The gains therefore stall at a very specific place: where knowledge lives in someone's head. Which is exactly where Daniel was standing at 3:14 am.

It gets worse as you adopt more agents

The instinct is: "so we'll point the agent at the operational work too." Good instinct. But notice what happens to the knowledge gap as you add agents.

Every agent is a brand-new hire with no memory. It has never sat in your architecture review, it doesn't know that payments and inventory must deploy together, or that the "temporary" rate limiter from last spring is now load-bearing. So every agent, every time, re-asks the same questions that new engineers ask — and the answers still live in the minds of your seniors. You haven't reduced the load on Daniel for context; you have multiplied it by the number of things asking him for context and pointed them all at the same undocumented bottleneck.

Meanwhile, the underlying decay continues. The tribal understanding erodes with every departure and every reorg. New engineers — humans and agents alike — ramp slowly because onboarding is the transfer of exactly this unwritten knowledge, and that transfer doesn't scale by hiring more or spinning up more agents. With operational load having gone up by 30% for the first time in five years, the load is going up while the knowledge to handle it gets thinner and more thinly spread.
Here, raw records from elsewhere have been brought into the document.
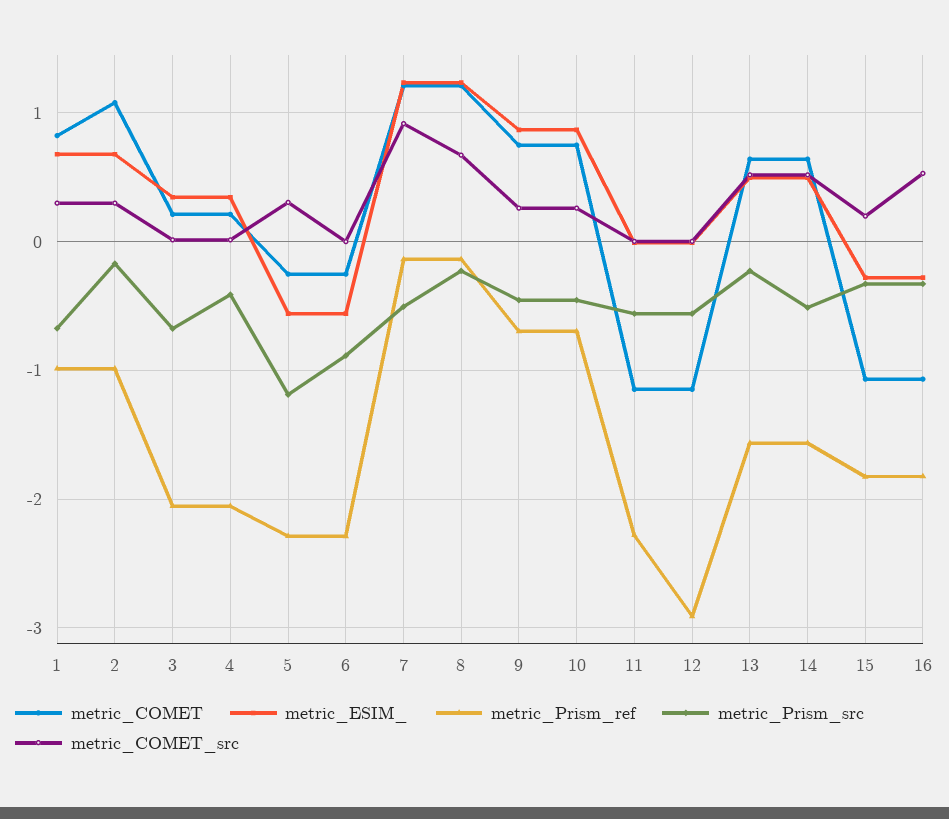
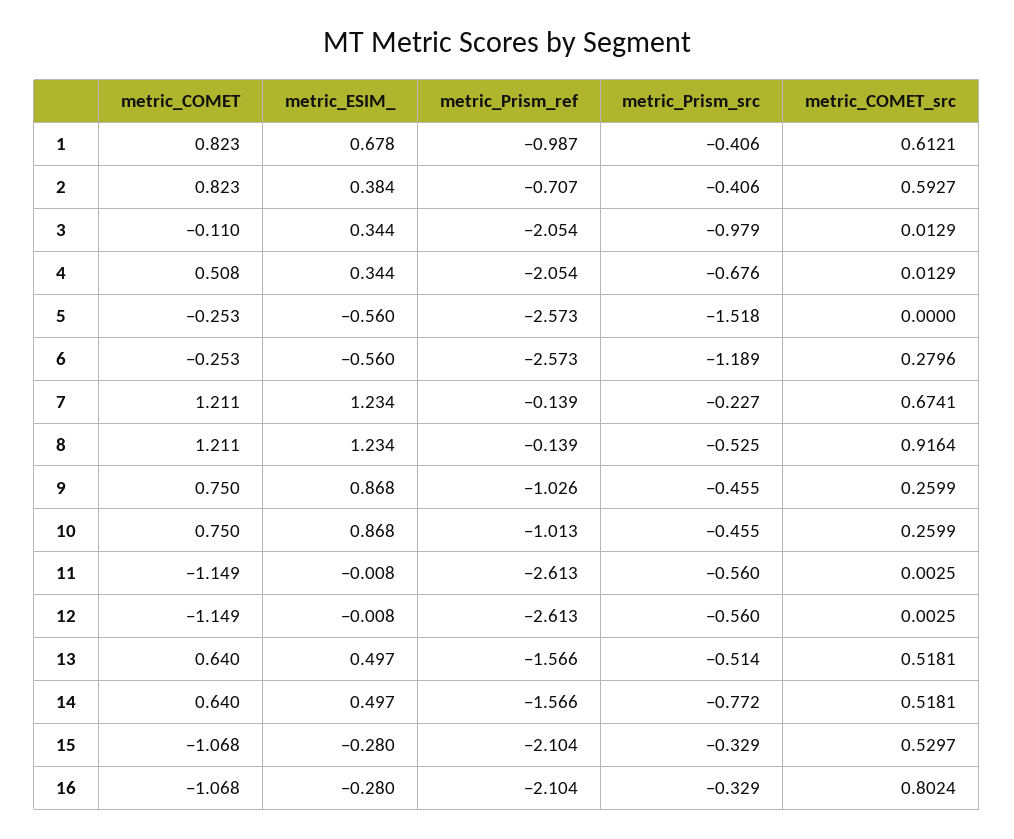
metric_Prism_src, 1: -0.7 -> -0.406
metric_COMET_src, 1: 0.3 -> 0.6121
metric_COMET, 2: 1.1 -> 0.823
metric_ESIM_, 2: 0.7 -> 0.384
metric_Prism_ref, 2: -1 -> -0.707
metric_Prism_src, 2: -0.2 -> -0.406
metric_COMET_src, 2: 0.3 -> 0.5927
metric_COMET, 3: 0.2 -> -0.11
metric_Prism_src, 3: -0.7 -> -0.979
metric_COMET, 4: 0.2 -> 0.508
metric_Prism_src, 4: -0.4 -> -0.676
metric_Prism_ref, 5: -2.3 -> -2.573
metric_Prism_src, 5: -1.2 -> -1.518
metric_COMET_src, 5: 0.3 -> 0
metric_Prism_ref, 6: -2.3 -> -2.573
metric_Prism_src, 6: -0.9 -> -1.189
metric_COMET_src, 6: 0 -> 0.2796
metric_Prism_src, 7: -0.5 -> -0.227
metric_COMET_src, 7: 0.9 -> 0.6741
metric_Prism_src, 8: -0.2 -> -0.525
metric_COMET_src, 8: 0.7 -> 0.9164
metric_Prism_ref, 9: -0.7 -> -1.026
metric_Prism_ref, 10: -0.7 -> -1.013
metric_Prism_ref, 11: -2.3 -> -2.613
metric_Prism_ref, 12: -2.9 -> -2.613
metric_Prism_src, 13: -0.2 -> -0.514
metric_Prism_src, 14: -0.5 -> -0.772
metric_Prism_ref, 15: -1.8 -> -2.104
metric_COMET_src, 15: 0.2 -> 0.5297
metric_Prism_ref, 16: -1.8 -> -2.104
metric_COMET_src, 16: 0.5 -> 0.8024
The more agentic the engineering org becomes, the more unwritten, unreconciled, person-trapped knowledge becomes the bottleneck for everything. You can buy more capability, but you cannot buy back the context your team never wrote down.

What good teams are starting to do about it

The teams getting ahead are treating their working knowledge as a real infrastructure layer — not a byproduct that happens to accumulate in the minds of people. Here are a few moves:

Capture the why, not just the what. A merged PR records what changed. The reasoning of why the retry cap is and must stay at 2 usually evaporates into a review thread and then human memory. The decisions that cause incidents are the ones whose rationale was never written where the next person would look.
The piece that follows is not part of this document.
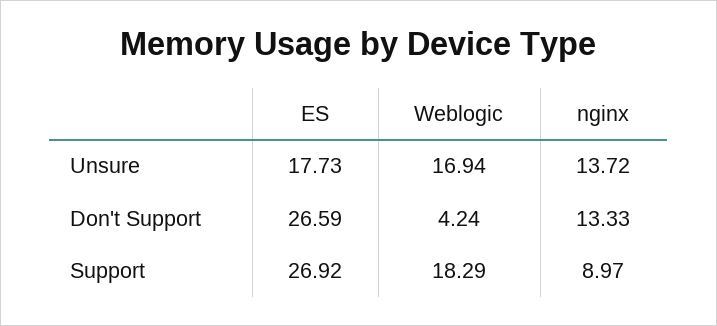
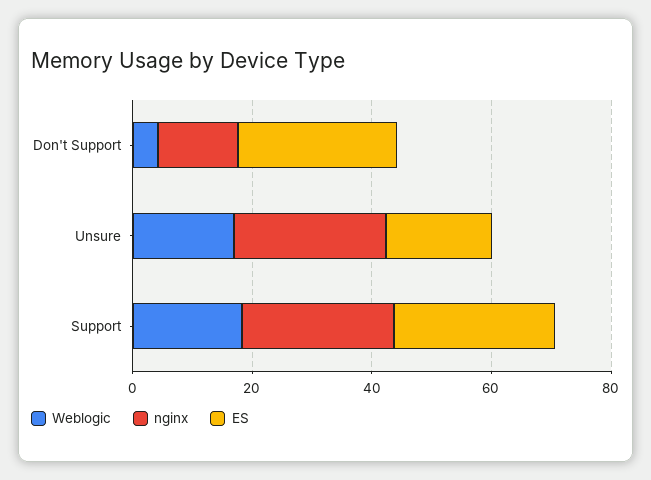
nginx, Unsure: 13.72 -> 25
nginx, Support: 8.97 -> 25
Put the constraints where the work happens. A rule that lives in a Confluence page nobody opens during an incident may well not exist. Knowledge has to surface at the moment of action — when the diff is being written, when the change is being reviewed, when the page is firing — not in a wiki that you'd need to remember to consult.

Treat context as the first-class artefact. The same reconciled answer that a senior would give — current, sourced, and specific to your system — is what teams need to build and maintain deliberately.

Close the loop from incidents back to knowledge. The postmortem Daniel hates writing at 5 am exists to feed exactly this layer. The tragedy is that it's manual tax paid by an exhausted human, when most of what it needs to capture — timeline, deploys, decisions, threads — already exists in the system that watched it happen.

The last point is the tell. The reason on-call is a knowledge problem is also the reason it is solvable — everything the next responder needs was already produced and recorded somewhere. It just needed to be reconciled into one current answer at the moment it mattered.

The shape of the fix

Picture Daniel's night with one thing changed.

The page fires. Before Daniel opens his laptop, an agent queries: "What changed in checkout in the last 4 hours?" and "What are the hard constraints in checkout?" Before he opens the six tools, the reconciled answers are waiting for him: the three deploys, th

[truncated for AI cost control]